§ Problem requirements:
In the patch email, which thread does the change move vring state change notification handling to, and by what means?

§ Document passage:
# # # # #
On 1/12/23 21:55, David Marchand wrote:
> As Ilya reported, we have a ABBA deadlock between DPDK vq->access_lock
> and OVS dev->mutex when OVS main thread refreshes statistics, while a
> vring state change event is being processed for a same vhost port.
> 
> To break from this situation, move vring state change notifications
> handling from the vhost-events DPDK thread, back to the OVS main thread
> using a lockless queue.
> 
> Reported-at: 
> https://mail.openvswitch.org/pipermail/ovs-dev/2023-January/401101.html
> Fixes: 3b29286db1c5 ("netdev-dpdk: Add per virtqueue statistics.")
> Signed-off-by: David Marchand <david.march...@redhat.com>
> ---
>  lib/netdev-dpdk.c | 67 +++++++++++++++++++++++++++++++++++++----------
>  1 file changed, 53 insertions(+), 14 deletions(-)
> 
> diff --git a/lib/netdev-dpdk.c b/lib/netdev-dpdk.c
> index 5e2d64651d..7946e7f2df 100644
> --- a/lib/netdev-dpdk.c
> +++ b/lib/netdev-dpdk.c
> @@ -49,6 +49,7 @@
>  #include "dpif-netdev.h"
# # # # #
Joint position lists
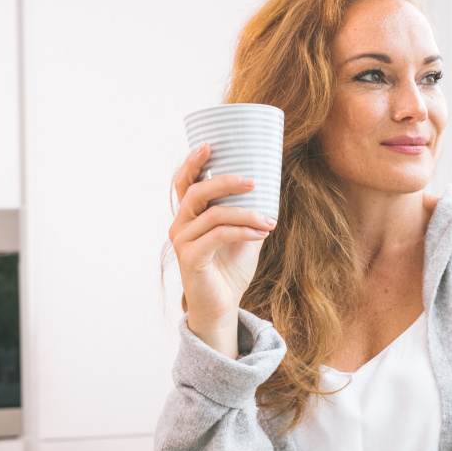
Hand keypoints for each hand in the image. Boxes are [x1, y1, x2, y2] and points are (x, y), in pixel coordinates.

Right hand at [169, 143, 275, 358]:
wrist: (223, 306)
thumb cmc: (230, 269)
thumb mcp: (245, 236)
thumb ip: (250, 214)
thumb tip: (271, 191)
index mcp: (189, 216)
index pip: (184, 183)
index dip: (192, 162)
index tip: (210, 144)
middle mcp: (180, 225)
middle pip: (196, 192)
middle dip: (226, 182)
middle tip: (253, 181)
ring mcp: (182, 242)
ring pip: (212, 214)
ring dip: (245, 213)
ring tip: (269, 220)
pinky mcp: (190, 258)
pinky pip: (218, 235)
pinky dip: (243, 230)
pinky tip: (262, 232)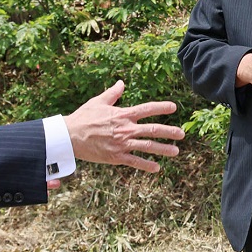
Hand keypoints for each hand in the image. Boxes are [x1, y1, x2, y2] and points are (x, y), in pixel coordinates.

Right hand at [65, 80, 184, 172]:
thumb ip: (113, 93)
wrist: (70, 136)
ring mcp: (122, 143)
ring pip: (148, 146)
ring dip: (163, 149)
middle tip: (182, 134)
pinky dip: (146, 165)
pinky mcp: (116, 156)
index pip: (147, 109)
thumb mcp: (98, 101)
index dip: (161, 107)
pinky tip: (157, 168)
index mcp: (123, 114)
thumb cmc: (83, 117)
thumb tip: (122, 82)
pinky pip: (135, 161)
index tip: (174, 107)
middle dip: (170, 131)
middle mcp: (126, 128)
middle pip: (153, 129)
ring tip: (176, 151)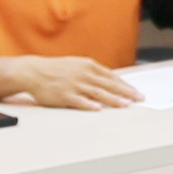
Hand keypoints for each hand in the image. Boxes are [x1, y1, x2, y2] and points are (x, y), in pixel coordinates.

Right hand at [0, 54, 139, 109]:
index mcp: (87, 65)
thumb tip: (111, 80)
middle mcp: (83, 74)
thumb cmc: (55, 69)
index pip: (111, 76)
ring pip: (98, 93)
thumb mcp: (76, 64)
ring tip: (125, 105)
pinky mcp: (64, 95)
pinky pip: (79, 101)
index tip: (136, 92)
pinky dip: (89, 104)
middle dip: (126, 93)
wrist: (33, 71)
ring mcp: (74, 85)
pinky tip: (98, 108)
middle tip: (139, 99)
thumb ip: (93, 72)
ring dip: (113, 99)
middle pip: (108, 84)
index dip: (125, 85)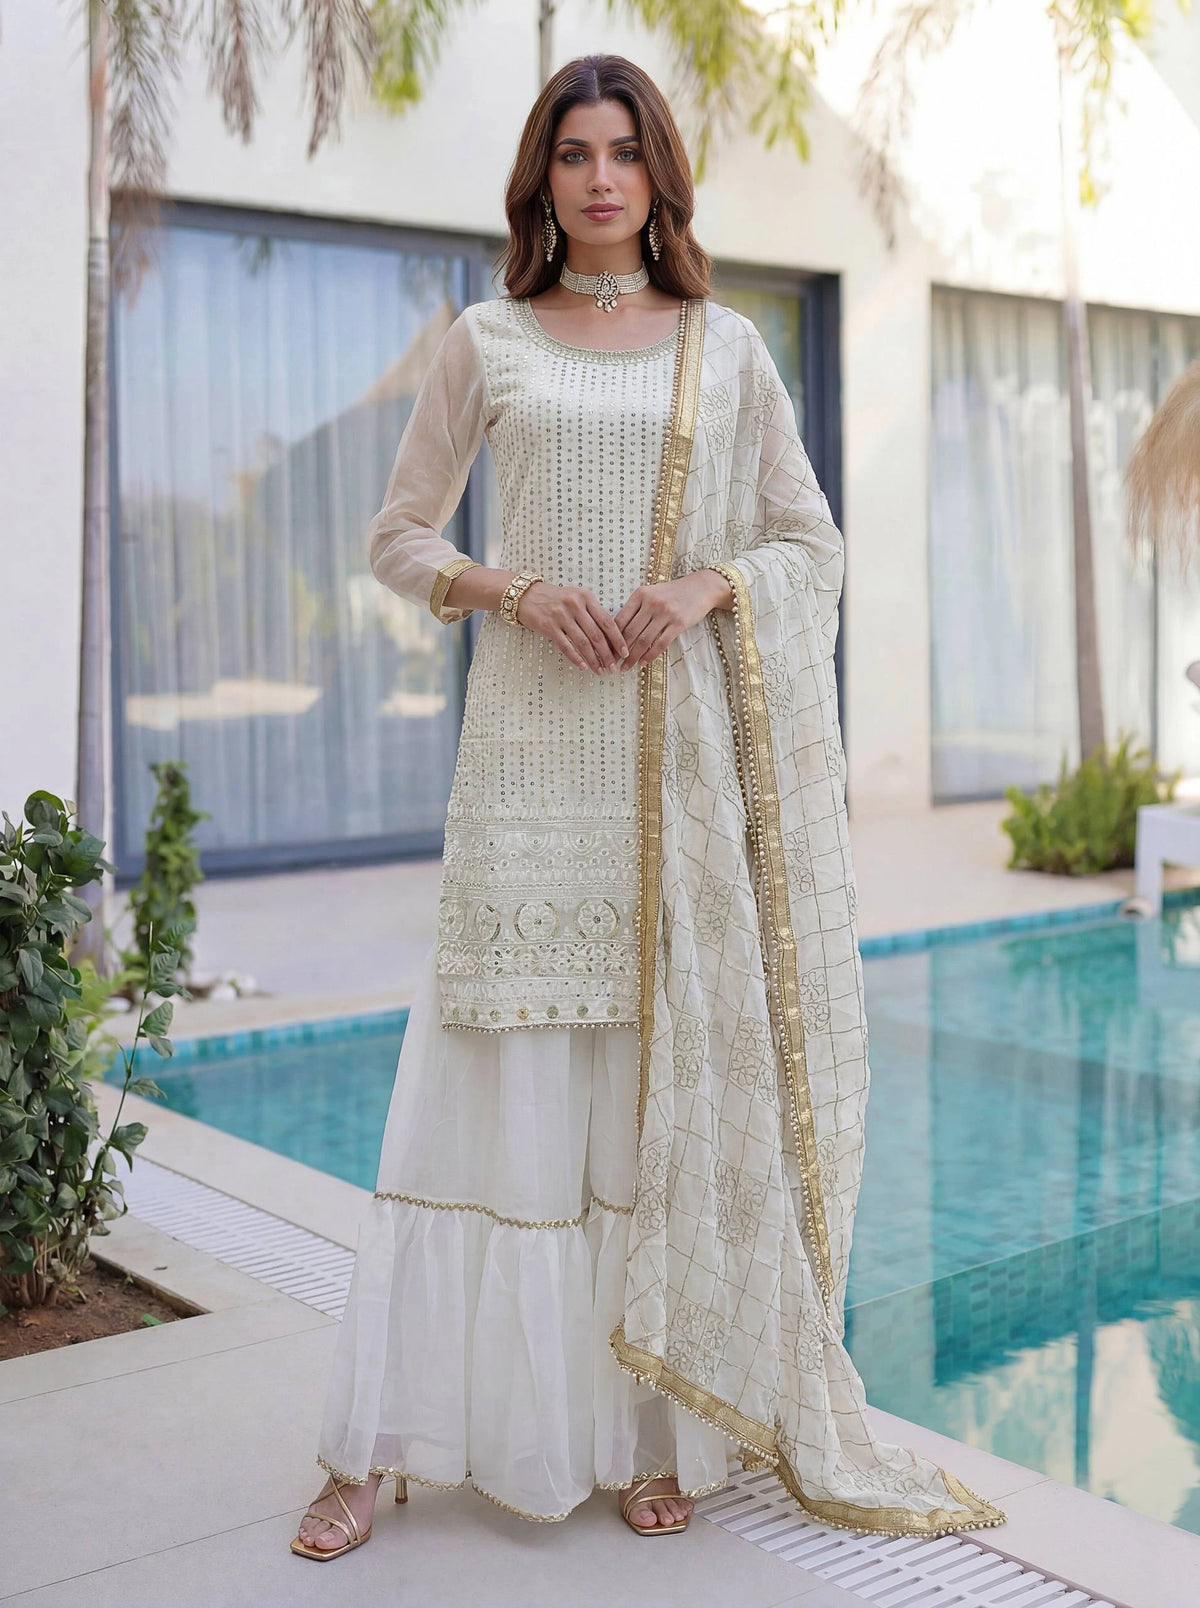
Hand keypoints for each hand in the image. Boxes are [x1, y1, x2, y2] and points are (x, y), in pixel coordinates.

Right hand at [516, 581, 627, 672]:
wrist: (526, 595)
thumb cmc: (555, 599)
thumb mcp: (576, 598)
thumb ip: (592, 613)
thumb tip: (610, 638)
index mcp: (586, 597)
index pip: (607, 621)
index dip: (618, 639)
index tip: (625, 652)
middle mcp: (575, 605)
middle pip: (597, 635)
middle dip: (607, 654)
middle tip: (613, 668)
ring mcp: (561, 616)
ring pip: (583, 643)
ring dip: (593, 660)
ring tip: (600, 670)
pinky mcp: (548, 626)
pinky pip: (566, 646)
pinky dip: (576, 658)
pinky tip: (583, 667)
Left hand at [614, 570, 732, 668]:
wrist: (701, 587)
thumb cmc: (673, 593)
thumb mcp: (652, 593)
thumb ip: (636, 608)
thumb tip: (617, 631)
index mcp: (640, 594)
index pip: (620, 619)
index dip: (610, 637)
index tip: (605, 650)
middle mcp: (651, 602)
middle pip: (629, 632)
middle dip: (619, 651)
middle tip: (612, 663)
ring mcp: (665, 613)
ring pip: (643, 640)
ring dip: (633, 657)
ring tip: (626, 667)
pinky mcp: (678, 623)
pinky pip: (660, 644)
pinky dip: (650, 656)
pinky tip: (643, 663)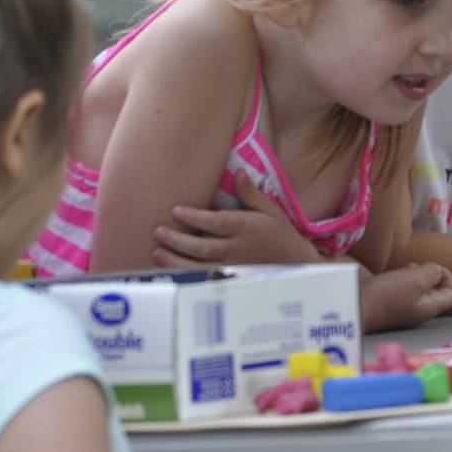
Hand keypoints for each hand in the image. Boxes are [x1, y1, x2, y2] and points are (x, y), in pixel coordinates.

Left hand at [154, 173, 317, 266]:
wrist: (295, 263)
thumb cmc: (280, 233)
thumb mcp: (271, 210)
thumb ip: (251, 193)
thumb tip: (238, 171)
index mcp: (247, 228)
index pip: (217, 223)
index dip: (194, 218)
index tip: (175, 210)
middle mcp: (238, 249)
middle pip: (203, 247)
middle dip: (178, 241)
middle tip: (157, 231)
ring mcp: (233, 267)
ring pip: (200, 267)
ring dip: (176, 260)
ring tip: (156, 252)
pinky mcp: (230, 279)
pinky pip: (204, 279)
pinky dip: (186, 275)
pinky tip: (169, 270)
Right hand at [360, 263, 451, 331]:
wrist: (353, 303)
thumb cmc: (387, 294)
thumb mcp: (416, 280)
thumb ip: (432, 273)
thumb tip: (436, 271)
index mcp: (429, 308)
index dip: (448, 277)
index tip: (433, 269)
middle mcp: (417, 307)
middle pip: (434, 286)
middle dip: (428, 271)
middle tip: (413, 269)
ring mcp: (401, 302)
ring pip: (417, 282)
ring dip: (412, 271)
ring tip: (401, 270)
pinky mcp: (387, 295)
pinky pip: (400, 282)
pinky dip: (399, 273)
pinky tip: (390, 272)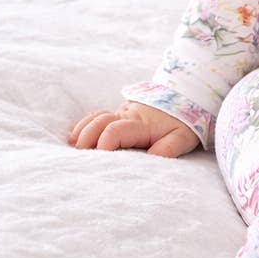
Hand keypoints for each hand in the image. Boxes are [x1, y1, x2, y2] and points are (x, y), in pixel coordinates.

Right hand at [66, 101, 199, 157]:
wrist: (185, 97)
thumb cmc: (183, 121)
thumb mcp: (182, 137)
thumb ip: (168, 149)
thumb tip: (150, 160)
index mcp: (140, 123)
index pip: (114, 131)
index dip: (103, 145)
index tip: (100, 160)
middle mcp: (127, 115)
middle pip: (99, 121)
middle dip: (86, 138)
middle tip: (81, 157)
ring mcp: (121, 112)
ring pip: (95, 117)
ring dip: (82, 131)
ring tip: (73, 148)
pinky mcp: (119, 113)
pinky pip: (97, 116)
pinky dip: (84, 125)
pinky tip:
# # # # #
§ Your response:
It moves the handling back to the OVS main thread, using a lockless queue.